Stored items:
========================

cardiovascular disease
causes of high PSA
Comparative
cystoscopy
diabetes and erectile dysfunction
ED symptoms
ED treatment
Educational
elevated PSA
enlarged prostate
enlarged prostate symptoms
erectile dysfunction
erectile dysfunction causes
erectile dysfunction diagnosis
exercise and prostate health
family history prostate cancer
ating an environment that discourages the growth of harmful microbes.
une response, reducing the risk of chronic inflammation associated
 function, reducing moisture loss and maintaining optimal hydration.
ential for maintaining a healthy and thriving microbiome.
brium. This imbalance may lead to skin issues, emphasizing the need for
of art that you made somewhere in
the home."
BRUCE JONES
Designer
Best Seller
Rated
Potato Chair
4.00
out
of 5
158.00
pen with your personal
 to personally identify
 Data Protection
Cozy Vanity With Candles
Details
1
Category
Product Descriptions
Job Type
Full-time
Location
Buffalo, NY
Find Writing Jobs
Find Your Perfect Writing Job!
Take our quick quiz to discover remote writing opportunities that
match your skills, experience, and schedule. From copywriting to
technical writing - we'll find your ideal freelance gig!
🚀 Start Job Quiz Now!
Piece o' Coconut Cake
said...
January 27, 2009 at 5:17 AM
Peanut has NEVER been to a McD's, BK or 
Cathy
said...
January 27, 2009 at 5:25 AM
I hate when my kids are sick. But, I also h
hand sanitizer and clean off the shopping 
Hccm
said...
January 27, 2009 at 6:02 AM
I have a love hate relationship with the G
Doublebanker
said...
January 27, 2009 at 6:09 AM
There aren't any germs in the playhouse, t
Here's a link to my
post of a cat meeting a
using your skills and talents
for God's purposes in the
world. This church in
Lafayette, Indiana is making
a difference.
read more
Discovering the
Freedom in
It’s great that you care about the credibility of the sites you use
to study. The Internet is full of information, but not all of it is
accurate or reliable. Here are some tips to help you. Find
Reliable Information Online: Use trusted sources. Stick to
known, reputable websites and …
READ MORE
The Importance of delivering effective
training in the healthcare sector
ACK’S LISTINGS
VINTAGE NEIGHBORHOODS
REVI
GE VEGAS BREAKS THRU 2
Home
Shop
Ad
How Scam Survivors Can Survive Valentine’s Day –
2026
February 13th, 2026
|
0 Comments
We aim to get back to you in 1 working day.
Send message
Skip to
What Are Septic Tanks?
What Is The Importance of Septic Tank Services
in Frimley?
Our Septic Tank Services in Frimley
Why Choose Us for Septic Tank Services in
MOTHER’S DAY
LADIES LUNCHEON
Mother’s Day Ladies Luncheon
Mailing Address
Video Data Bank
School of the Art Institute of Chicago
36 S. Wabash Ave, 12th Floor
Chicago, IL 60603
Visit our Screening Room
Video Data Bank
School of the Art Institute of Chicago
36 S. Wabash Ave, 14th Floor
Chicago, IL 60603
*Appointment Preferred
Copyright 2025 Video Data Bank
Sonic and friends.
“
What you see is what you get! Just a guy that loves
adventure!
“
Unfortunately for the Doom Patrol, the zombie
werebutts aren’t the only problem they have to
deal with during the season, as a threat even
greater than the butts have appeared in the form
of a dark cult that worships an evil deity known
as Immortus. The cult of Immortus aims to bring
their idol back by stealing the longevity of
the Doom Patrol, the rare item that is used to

========================

» What the exercise asks: Reproduce the text of every record above verbatim, keeping each line as it appears.

» Finished task:
cardiovascular disease
causes of high PSA
Comparative
cystoscopy
diabetes and erectile dysfunction
ED symptoms
ED treatment
Educational
elevated PSA
enlarged prostate
enlarged prostate symptoms
erectile dysfunction
erectile dysfunction causes
erectile dysfunction diagnosis
exercise and prostate health
family history prostate cancer
ating an environment that discourages the growth of harmful microbes.
une response, reducing the risk of chronic inflammation associated
 function, reducing moisture loss and maintaining optimal hydration.
ential for maintaining a healthy and thriving microbiome.
brium. This imbalance may lead to skin issues, emphasizing the need for
of art that you made somewhere in
the home."
BRUCE JONES
Designer
Best Seller
Rated
Potato Chair
4.00
out
of 5
158.00
pen with your personal
 to personally identify
 Data Protection
Cozy Vanity With Candles
Details
1
Category
Product Descriptions
Job Type
Full-time
Location
Buffalo, NY
Find Writing Jobs
Find Your Perfect Writing Job!
Take our quick quiz to discover remote writing opportunities that
match your skills, experience, and schedule. From copywriting to
technical writing - we'll find your ideal freelance gig!
🚀 Start Job Quiz Now!
Piece o' Coconut Cake
said...
January 27, 2009 at 5:17 AM
Peanut has NEVER been to a McD's, BK or 
Cathy
said...
January 27, 2009 at 5:25 AM
I hate when my kids are sick. But, I also h
hand sanitizer and clean off the shopping 
Hccm
said...
January 27, 2009 at 6:02 AM
I have a love hate relationship with the G
Doublebanker
said...
January 27, 2009 at 6:09 AM
There aren't any germs in the playhouse, t
Here's a link to my
post of a cat meeting a
using your skills and talents
for God's purposes in the
world. This church in
Lafayette, Indiana is making
a difference.
read more
Discovering the
Freedom in
It’s great that you care about the credibility of the sites you use
to study. The Internet is full of information, but not all of it is
accurate or reliable. Here are some tips to help you. Find
Reliable Information Online: Use trusted sources. Stick to
known, reputable websites and …
READ MORE
The Importance of delivering effective
training in the healthcare sector
ACK’S LISTINGS
VINTAGE NEIGHBORHOODS
REVI
GE VEGAS BREAKS THRU 2
Home
Shop
Ad
How Scam Survivors Can Survive Valentine’s Day –
2026
February 13th, 2026
|
0 Comments
We aim to get back to you in 1 working day.
Send message
Skip to
What Are Septic Tanks?
What Is The Importance of Septic Tank Services
in Frimley?
Our Septic Tank Services in Frimley
Why Choose Us for Septic Tank Services in
MOTHER’S DAY
LADIES LUNCHEON
Mother’s Day Ladies Luncheon
Mailing Address
Video Data Bank
School of the Art Institute of Chicago
36 S. Wabash Ave, 12th Floor
Chicago, IL 60603
Visit our Screening Room
Video Data Bank
School of the Art Institute of Chicago
36 S. Wabash Ave, 14th Floor
Chicago, IL 60603
*Appointment Preferred
Copyright 2025 Video Data Bank
Sonic and friends.
“
What you see is what you get! Just a guy that loves
adventure!
“
Unfortunately for the Doom Patrol, the zombie
werebutts aren’t the only problem they have to
deal with during the season, as a threat even
greater than the butts have appeared in the form
of a dark cult that worships an evil deity known
as Immortus. The cult of Immortus aims to bring
their idol back by stealing the longevity of
the Doom Patrol, the rare item that is used to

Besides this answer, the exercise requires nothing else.